**EXERCISE GOAL**
Every picture stays out; everything else in the listing below is to be returned exactly.

**RECORDS SHOWN**
______________________________
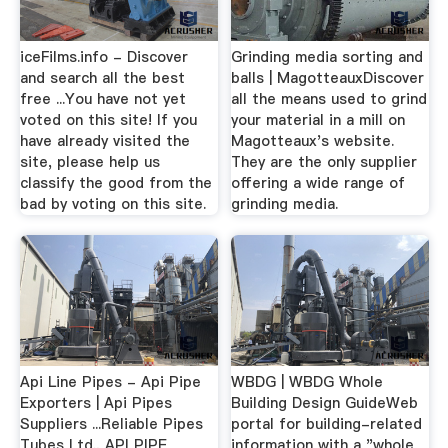
iceFilms.info - Discover
Grinding media sorting and
and search all the best
balls | MagotteauxDiscover
free ...You have not yet
all the means used to grind
voted on this site! If you
your material in a mill on
have already visited the
Magotteaux's website.
site, please help us
They are the only supplier
classify the good from the
offering a wide range of
bad by voting on this site.
grinding media.
Api Line Pipes - Api Pipe
WBDG | WBDG Whole
Exporters | Api Pipes
Building Design GuideWeb
Suppliers ...Reliable Pipes
portal for building-related
Tubes Ltd., API PIPE
information with a "whole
______________________________
**EXERCISE RESULT**
iceFilms.info - Discover
Grinding media sorting and
and search all the best
balls | MagotteauxDiscover
free ...You have not yet
all the means used to grind
voted on this site! If you
your material in a mill on
have already visited the
Magotteaux's website.
site, please help us
They are the only supplier
classify the good from the
offering a wide range of
bad by voting on this site.
grinding media.
Api Line Pipes - Api Pipe
WBDG | WBDG Whole
Exporters | Api Pipes
Building Design GuideWeb
Suppliers ...Reliable Pipes
portal for building-related
Tubes Ltd., API PIPE
information with a "whole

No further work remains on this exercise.